Sunday, September 23, 2012

47 Percent

Mitt Romney's latest "47%" musings offer a fairly honest glimpse into how he sees the world -- which is straight line Ayn Rand social objectivism. That is, Romney believes in what Rand would have called "rational self-interest." In normal people terms, it's a winners vs. losers sort of thing; the people who are on top are on top because they're better than everybody else, and the losers deserve what they get for being lazy or not as smart or whatever.

Don't believe me? Note Mitt's focus on "moochers," which is the same term Rand used for what she deemed the non-productive classes, people who took forced handouts from the more productive members of society. Forget that some people actually need a helping hand; for die-hard Randians, there is no virtue in charity or community, especially that dictated by the government.

Now, I know a lot of folks agree with the whole Randian objectivist thing. I guess they believe that there are natural leaders who deserve the spoils, and everyone else are lesser beings who don't deserve as much. I see this view as naive, self-centered, and extraordinarily selfish.
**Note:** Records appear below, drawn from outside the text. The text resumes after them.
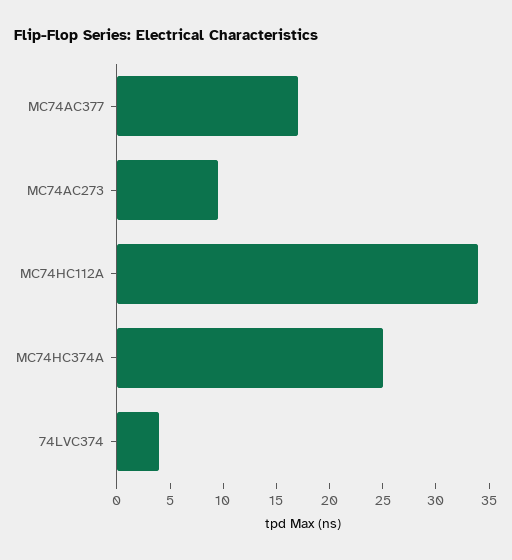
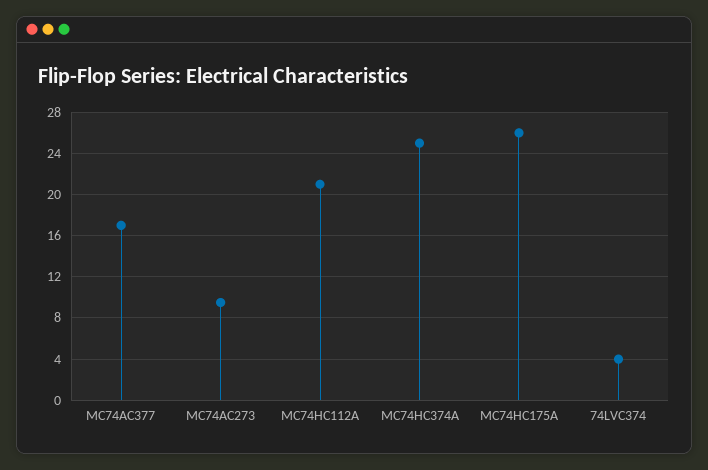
  {
    "MC74AC377": 17,
    "MC74AC273": 10,
-   "MC74HC112A": 34,
+   "MC74HC112A": 21,
    "MC74HC374A": 25,
-   "74LVC374": 4
+   "74LVC374": 4,
+   "MC74HC175A": 26
  }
Yeah, it's good to be on top, but that doesn't always come from being smarter or working harder; there are a lot of other factors that determine where one ends up in life. (Not the least of which is where one starts out -- and Mitt started out pretty well off.) Romney and his pals believe they're better than everyone else; I don't necessarily agree.

I bring up the Randian connection only because I think it's informative as to how Romney thinks and how he has acted in the past and is likely to act in the future. I think he honestly believes what he said at that covertly recorded fundraiser -- that half of all Americans are unproductive moochers that unnecessarily take from the natural ruling class in our society, and to hell with them. I find that cold hearted and selfish, but obviously there are folks who agree with that sentiment. Nobody likes a moocher, after all.
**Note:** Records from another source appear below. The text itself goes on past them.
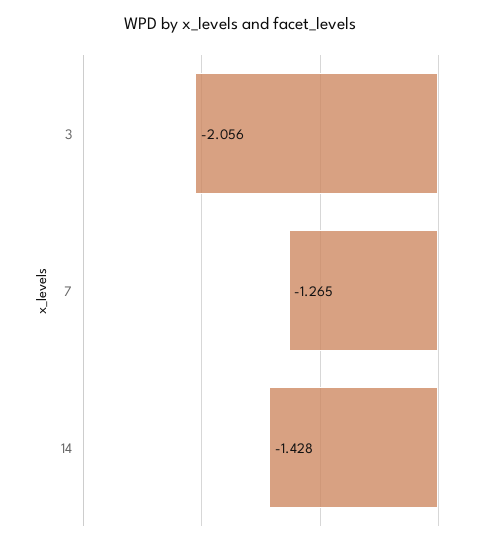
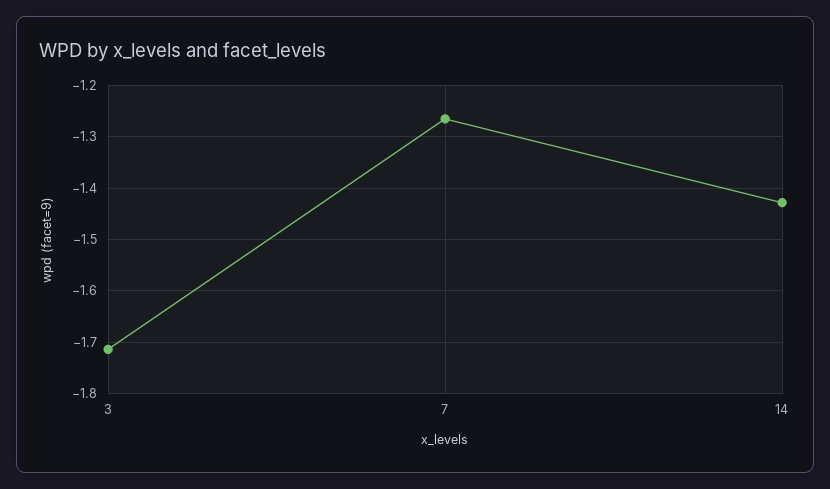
  {
-   "3": -2.056,
+   "3": -1.72,
    "7": -1.265,
    "14": -1.428
  }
So here's the thing. If you think that it's okay for the rich and the powerful to think only of themselves, and not to share their bounty with those less fortunate and more in need, then vote for Romney. If, on the other hand, you feel that all of us have an obligation to help each other and work for the good of the greater society, then vote for Obama.

Myself, I find no virtue in selfishness. I'm all for rewarding hard work, but also for sharing the bounty and helping those in need. I know how I'll be voting in November.